I’ve much enjoyed debating the likely interpretation of the FMA with the National Review‘s Ramesh Ponnuru. His latest piece is definitely worth reading, if you’re interested in this subject. I don’t want to rehash my past posts on the matter (which Ponnuru links to). Let me summarize this simply: Ponnuru’s response to my argument hinges, I think, on the statement that “It seems highly unlikely that, once the marriage amendment passes, the federal courts will be straining to interpret it in the way most hostile to same-sex couples,” coupled with the assertion that his interpretation is the most plausible one. I don’t entirely agree with the latter point, since I think both his and my interpretations are plausible readings of the text.
But beyond this, I’m curious: Why is it so unlikely that “federal courts will be straining to interpret [the Amendment] in the way most hostile to same-sex couples”? Some judges may strain to interpret the Amendment in the most pro-civil-union friendly way possible. Some may strain to interpret it in the most anti-civil-union friendly way possible. Still others may sincerely try to set aside their prejudices, but will still find two interpretations that are both plausible, and might resolve the ambiguity in favor of the more anti-civil-union interpretation.

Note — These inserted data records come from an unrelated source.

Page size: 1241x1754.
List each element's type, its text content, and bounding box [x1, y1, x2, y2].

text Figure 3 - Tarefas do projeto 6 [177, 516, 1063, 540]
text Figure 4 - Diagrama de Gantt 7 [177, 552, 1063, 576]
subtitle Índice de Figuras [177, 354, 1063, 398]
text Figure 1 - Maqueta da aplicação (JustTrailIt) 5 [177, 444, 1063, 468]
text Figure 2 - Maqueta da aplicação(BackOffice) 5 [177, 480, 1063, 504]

What’s more, the Amendment will have to be interpreted by state judges as well as federal ones. There may be dozens of judges who’ll be called on to interpret it, before it gets to the U.S. Supreme Court (which might take decades, if lower court judges are more or less in agreement on the subject). It seems to me that rather than enacting an ambiguous amendment and hoping that judges interpret it reasonably, it would be better to enact an unambiguous one (or none at all).
To his credit, Ponnuru does propose something that would resolve the ambiguity: “Strike the words ‘state or’ from the second sentence of the amendment. That is to say, make it possible for a state law to be construed to require the conferral of benefits on same-sex couples. But continue to block the construal of a state constitution that way.” The amendment would then read:
Marriage in the United States shall consist only of the union of a man and a woman. Neither this Constitution or the constitution of any State, nor federal law, shall be construed to require that marital status or the legal incidents thereof be conferred upon unmarried couples or groups.

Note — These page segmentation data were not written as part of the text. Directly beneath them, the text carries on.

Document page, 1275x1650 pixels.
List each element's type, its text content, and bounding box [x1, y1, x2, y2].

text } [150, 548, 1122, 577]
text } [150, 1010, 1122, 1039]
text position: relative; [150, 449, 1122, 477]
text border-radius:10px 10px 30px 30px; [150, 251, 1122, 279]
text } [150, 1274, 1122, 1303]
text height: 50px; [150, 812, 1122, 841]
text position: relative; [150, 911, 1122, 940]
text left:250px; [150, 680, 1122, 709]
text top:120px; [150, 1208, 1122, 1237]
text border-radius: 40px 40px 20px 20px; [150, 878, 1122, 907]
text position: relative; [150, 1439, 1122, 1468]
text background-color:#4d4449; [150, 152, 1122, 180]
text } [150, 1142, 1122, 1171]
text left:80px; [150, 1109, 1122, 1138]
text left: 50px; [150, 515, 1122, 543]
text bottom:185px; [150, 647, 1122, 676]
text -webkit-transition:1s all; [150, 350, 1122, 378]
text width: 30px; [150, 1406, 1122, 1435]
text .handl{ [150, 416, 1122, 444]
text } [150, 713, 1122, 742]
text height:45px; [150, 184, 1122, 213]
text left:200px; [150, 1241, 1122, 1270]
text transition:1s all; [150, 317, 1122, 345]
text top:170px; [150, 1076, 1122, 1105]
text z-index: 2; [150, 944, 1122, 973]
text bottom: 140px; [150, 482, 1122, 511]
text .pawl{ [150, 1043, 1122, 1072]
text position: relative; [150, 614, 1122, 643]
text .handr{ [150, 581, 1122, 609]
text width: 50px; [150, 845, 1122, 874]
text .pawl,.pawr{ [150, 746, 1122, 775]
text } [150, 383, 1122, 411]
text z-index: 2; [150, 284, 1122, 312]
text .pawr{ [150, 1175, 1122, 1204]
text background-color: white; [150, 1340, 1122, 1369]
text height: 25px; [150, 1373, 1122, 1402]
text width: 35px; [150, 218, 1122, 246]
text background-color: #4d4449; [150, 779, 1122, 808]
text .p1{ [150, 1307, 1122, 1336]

And this amendment would indeed prevent the problem I describe. A state legislature or state voters would still be free to enact a state civil unions law, and state courts and executive officials would then be free to construe the law to require that certain benefits be conferred upon unmarried couples (which is what the law would by its terms command).
I would still oppose the Ponnuru Amendment on two grounds; first, I don’t see why states that do want to set up gay marriages should be barred from doing so, and, second, I don’t think the U.S. Constitution ought to protect state citizens and legislators from the overreaching of their own state courts (at least where no individual constitutional right is violated by this). State courts’ misconduct should be dealt with by the state voters and legislators through the state constitutional amendment process. But I wouldn’t be as troubled by it, because it would still leave state legislators and voters free to set up civil unions.

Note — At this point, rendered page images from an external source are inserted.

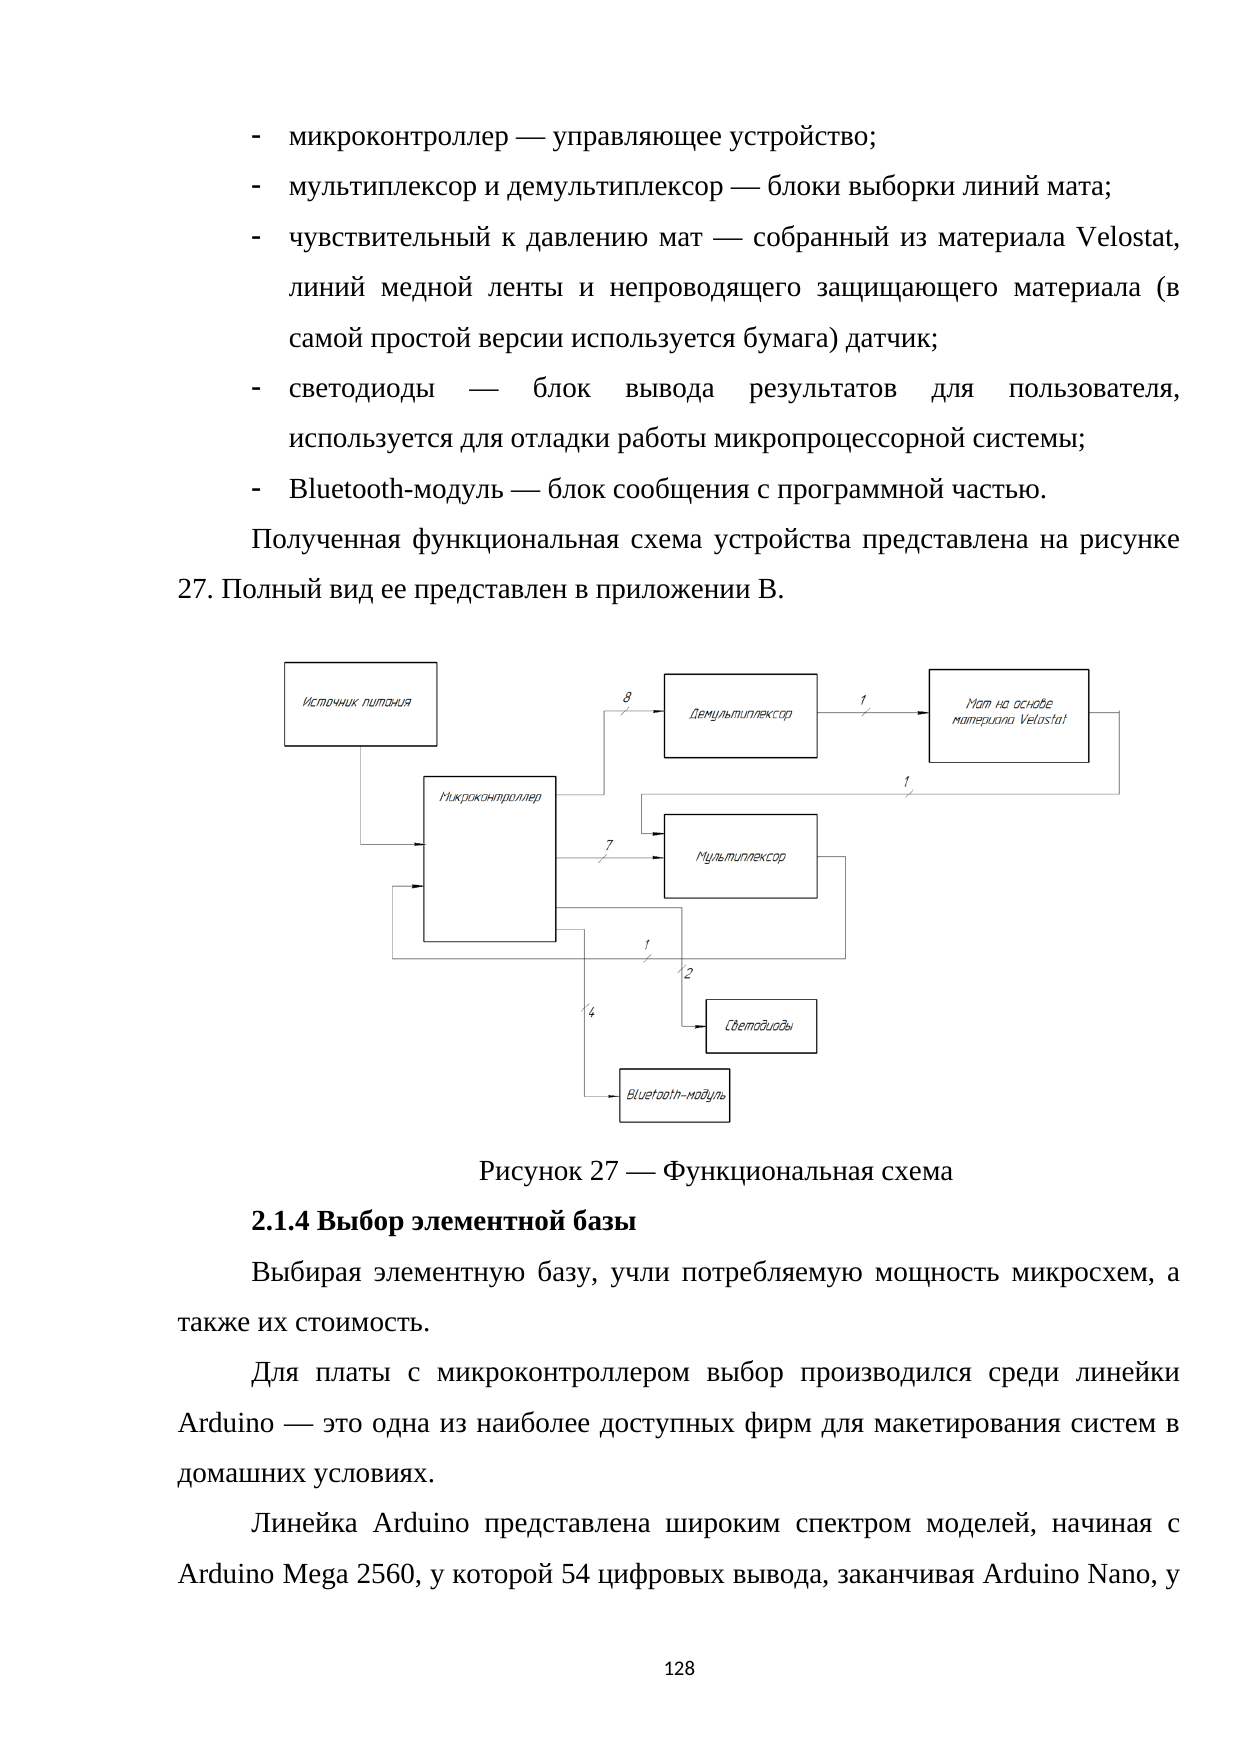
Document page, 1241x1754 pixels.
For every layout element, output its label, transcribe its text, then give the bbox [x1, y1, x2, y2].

picture [272, 621, 1160, 1141]
text 2.1.4 Выбор элементной базы [177, 1203, 1181, 1237]
text Выбирая элементную базу, учли потребляемую мощность микросхем, а также их стоимость. [177, 1254, 1181, 1338]
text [177, 1505, 1181, 1589]
list светодиоды — блок вывода результатов для пользователя, используется для отладки работы микропроцессорной системы; [251, 370, 1181, 454]
list микроконтроллер — управляющее устройство; [251, 118, 1181, 152]
text Полученная функциональная схема устройства представлена на рисунке 27. Полный вид ее представлен в приложении В. [177, 521, 1181, 605]
list чувствительный к давлению мат — собранный из материала Velostat, линий медной ленты и непроводящего защищающего материала (в самой простой версии используется бумага) датчик; [251, 219, 1181, 353]
list Bluetooth-модуль — блок сообщения с программной частью. [251, 471, 1181, 504]
list мультиплексор и демультиплексор — блоки выборки линий мата; [251, 168, 1181, 202]
text Рисунок 27 — Функциональная схема [177, 1153, 1181, 1187]
text Для платы с микроконтроллером выбор производился среди линейки Arduino — это одна из наиболее доступных фирм для макетирования систем в домашних условиях. [177, 1354, 1181, 1489]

This also helps answer the question Ponnuru asks me: Do I think “that it is impossible to devise amendment language that would block the federal and state courts from creating civil unions while allowing state legislatures to create them”? I don’t think so, and I think Ponnuru has done a pretty good job with his proposal. I’ve only thought about his language for a brief time, and reserve the right to change my mind; but even if I do, I expect that I could suggest some helpful changes, rather than just concluding that Ponnuru’s project is impossible.